今日は、訪問看護の最も本質的な役割の一つである、在宅での看取りについて、現場の視点からお話しさせてください。少し重い話かもしれません。でも、いつか誰にでも訪れることだからこそ、知っておいていただけたらと思うのです。
「家で最期を」という願いと、17%という現実
まず、一つの、大きなギャップの話から始めます。
厚生労働省の「人生の最終段階における医療に関する意識調査」では、人生の最期を迎えたい場所として、多くの人が「住み慣れた自宅」を挙げています。ある調査では、その割合はおよそ7割にのぼりました。誰もが、できることなら、慣れ親しんだ家で、家族に囲まれて、最期を迎えたいと願っている。それは、とても自然な気持ちだと思います。
けれど、現実は違います。人口動態調査によれば、実際に自宅で亡くなる方の割合は、およそ17%にとどまります。一方で、およそ66%の方は、病院で最期を迎えています。
「家で最期を」と願う人がこれほど多いのに、それがかなうのは、限られている。この数字の隔たりの前に、私はいつも、立ち止まってしまいます。多くの人が、望んだ場所とは違う場所で、人生を終えている。この現実は、静かですが、重いものだと思うのです。
かつて、死は暮らしの中にあった
少し、時間をさかのぼってみます。
日本では、もともと、家で亡くなることが当たり前でした。1951年の在宅死亡率は、82.5%。8割以上の人が、自宅で最期を迎えていたのです。

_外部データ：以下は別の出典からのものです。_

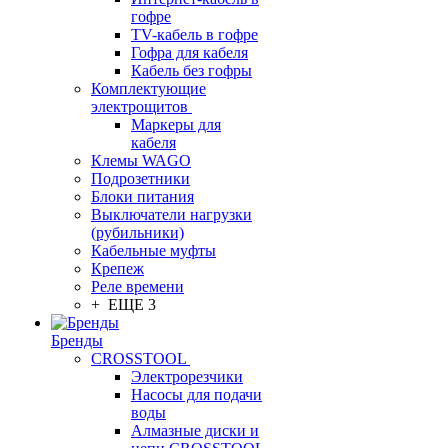
гофре
TV-кабель в гофре
Гофра для кабеля
Кабель без гофры
Комплектующие
электрощитов
Маркеры для
кабеля
Клемы WAGO
Подрозетники
Блоки питания
Выключатели нагрузки
(рубильники)
Кабельные муфты
Крепеж
Реле времени
+ ЕЩЕ 3
Бренды
CROSSTOOL
Электрорезчики
Насосы для подачи
воды
Алмазные диски и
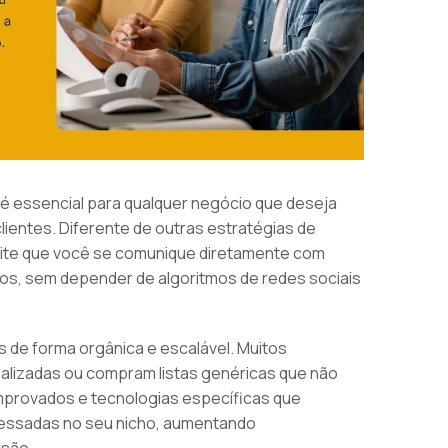
é essencial para qualquer negócio que deseja
ientes. Diferente de outras estratégias de
rmite que você se comunique diretamente com
os, sem depender de algoritmos de redes sociais
 de forma orgânica e escalável. Muitos
alizadas ou compram listas genéricas que não
mprovados e tecnologias específicas que
ressadas no seu nicho, aumentando
rsão.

それが、大きく変わっていきます。国民皆保険が始まり、少ない負担で入院治療が受けられるようになったこと、核家族化が進んだこと。さまざまな理由が重なって、死の場所は、家から病院へと移っていきました。1976年には、病院で亡くなる人の割合が、自宅で亡くなる人の割合を上回ります。そして2006年には、病院での死亡が85%を超え、自宅で亡くなる人は12%まで減っていました。

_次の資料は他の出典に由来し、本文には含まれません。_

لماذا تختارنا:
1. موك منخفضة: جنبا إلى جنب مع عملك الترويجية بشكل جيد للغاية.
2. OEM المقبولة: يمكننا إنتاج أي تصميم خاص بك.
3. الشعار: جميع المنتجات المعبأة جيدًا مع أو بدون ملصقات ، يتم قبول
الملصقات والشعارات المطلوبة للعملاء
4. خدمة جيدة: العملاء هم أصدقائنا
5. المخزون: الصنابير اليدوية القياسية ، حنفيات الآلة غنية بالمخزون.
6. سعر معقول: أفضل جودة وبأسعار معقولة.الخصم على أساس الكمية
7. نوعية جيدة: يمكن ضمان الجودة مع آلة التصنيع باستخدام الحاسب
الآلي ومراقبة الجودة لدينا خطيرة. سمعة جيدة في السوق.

かつて暮らしの中にあった死が、いつの間にか、白い壁の向こうの、少し遠いものになっていった。そう言えるのかもしれません。
近年、「施設から在宅へ」という政策の転換や、住み慣れた場所で最期を迎えたいという人々の思いを受けて、在宅で亡くなる方の割合は、少しずつ戻りつつあります。けれど、17%という数字が示すように、その道のりは、まだ半ばです。
なぜ、家で最期を迎えるのは難しいのでしょうか
では、なぜ、「家で最期を」という願いは、これほどかなえにくいのでしょうか。
理由は、はっきりしています。家での看取りは、一人では、決して成り立たないからです。

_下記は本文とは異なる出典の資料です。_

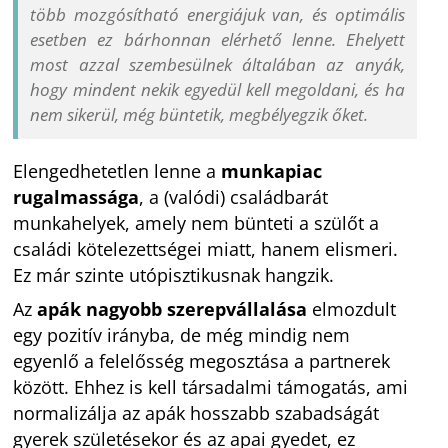
több mozgósítható energiájuk van, és optimális
esetben ez bárhonnan elérhető lenne. Ehelyett
most azzal szembesülnek általában az anyák,
hogy mindent nekik egyedül kell megoldani, és ha
nem sikerül, még büntetik, megbélyegzik őket.
Elengedhetetlen lenne a
munkapiac
rugalmassága
, a (valódi) családbarát
munkahelyek, amely nem bünteti a szülőt a
családi kötelezettségei miatt, hanem elismeri.
Ez már szinte utópisztikusnak hangzik.
Az
apák nagyobb szerepvállalása
elmozdult
egy pozitív irányba, de még mindig nem
egyenlő a felelősség megosztása a partnerek
között. Ehhez is kell társadalmi támogatás, ami
normalizálja az apák hosszabb szabadságát
gyerek születésekor és az apai gyedet, ez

人生の最終段階では、痛みや苦しみをやわらげる医療的なケアが必要になります。容態が急に変わったとき、すぐに対応できる備えも要ります。そして何より、そばで支えるご家族の、覚悟と、大きな負担があります。訪問看護師、在宅医、ヘルパー、ケアマネジャー、そしてご家族。こうしたたくさんの手が、チームとして関わって、はじめて、家での看取りは可能になるのです。